Finally, the legislation would allow legal immigrants receiving 
benefits under specified disability-based programs to qualify for food 
  Children will no longer be subject to sponsor deeming rules, although 
sponsor immigrant adults will continue to be subject to these rules. As 
a part of our deliberations, we reviewed USDA's recent regulations on 
sponsor deeming and found them to be an appropriate policy consistent 
with our understanding of how deeming should operate in the food stamp 
program--a balance of ensuring that needy immigrants are able to access 
food assistance while not providing assistance to immigrants who are 
being supported by their sponsors. We also appreciate that USDA was 
sensitive to not restricting food assistance to immigrants whose 
sponsors refuse to cooperate by providing requested paperwork. We do 
not expect USDA to make any changes in this area.
  When we were evaluating how to design these provisions, we placed 
great weight on the cost estimates that CBO provided for this package, 
as well as the price tag the Administration gave its own proposals in 
its FY2003 budget. Neither estimate assumed that any sponsors had to 
repay the federal government as a result of immigrants receiving food 
stamps.

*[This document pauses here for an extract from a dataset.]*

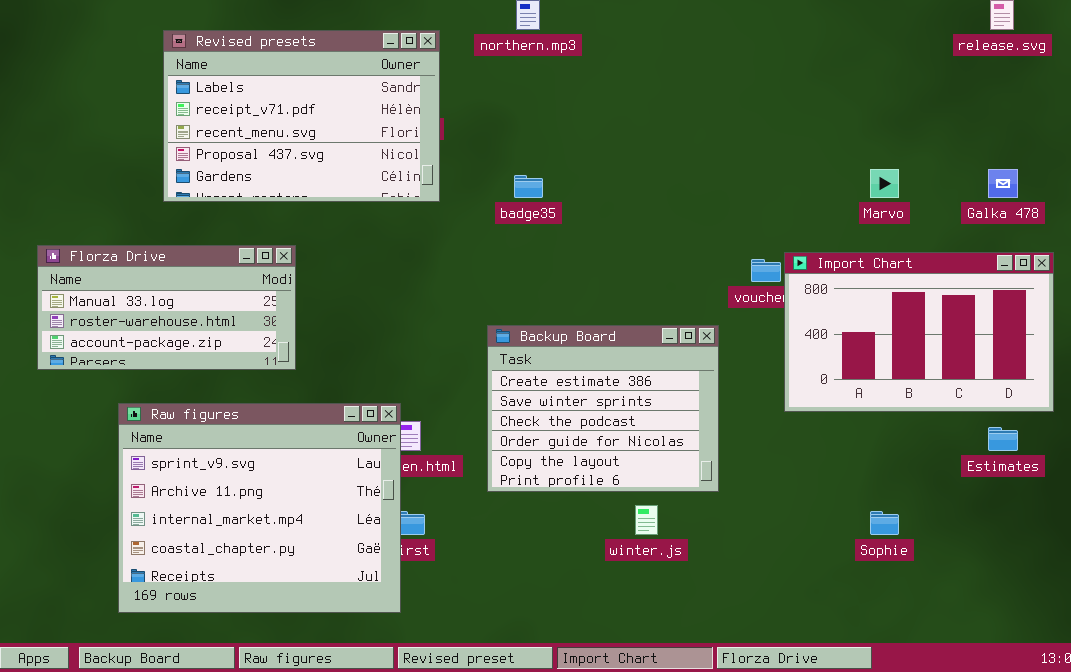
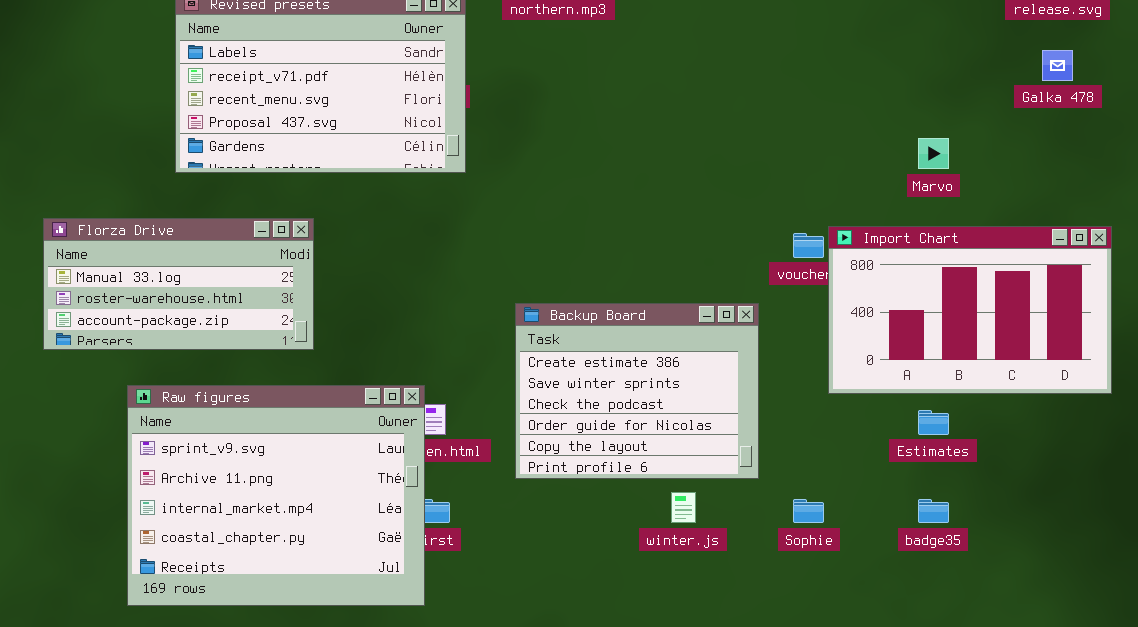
Galka 478: [988,169,1018,198] -> [1042,50,1073,81], moved
badge35: [514,175,543,198] -> [918,499,949,523], moved
Estimates: [988,427,1018,451] -> [918,410,949,435], moved
Sophie: [870,511,899,535] -> [793,499,824,523], moved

Under the new affidavits of support now in place, most sponsors 
are likely to be a very close family member of the immigrant's. This 
means that they are likely to live together and be a part of the same 
family unit or food stamp household.
  In all the years that I have worked on the food stamp program, 
Congress has never required food stamp households to repay benefits for 
which they were eligible. Sponsor liability should not and does not 
circumvent that principle. We do not intend for a low-income sponsor to 
incur a debt for food stamps that he or she receives along with the 
sponsored immigrants.
  Of course, we have no intention of allowing affluent sponsors to 
abdicate their responsibilities. But low-income sponsors who are a part 
of the food stamp household or family unit should not be billed for 
signing up other family members for food stamps. Consider a step-father 
who sponsored his new wife and step-child into the country some years 
ago. If he loses his job and he and his new family become eligible for 
food stamps, we want them to avail themselves of this critical 
temporary assistance. There should be no penalties for being eligible 
for and participating in the food stamp program.
  With these restorations, we will come closer to righting a great 
wrong. Immigrants and immigration are a part of the history and 
heritage of our country. I am pleased that hard working immigrants who 
fall on hard times will be able to gain access to this important food 
assistance program. No member of our society should go without enough 
to eat. This legislation moves us further toward fulfilling that goal.
  I urge my colleagues to vote for this conference report.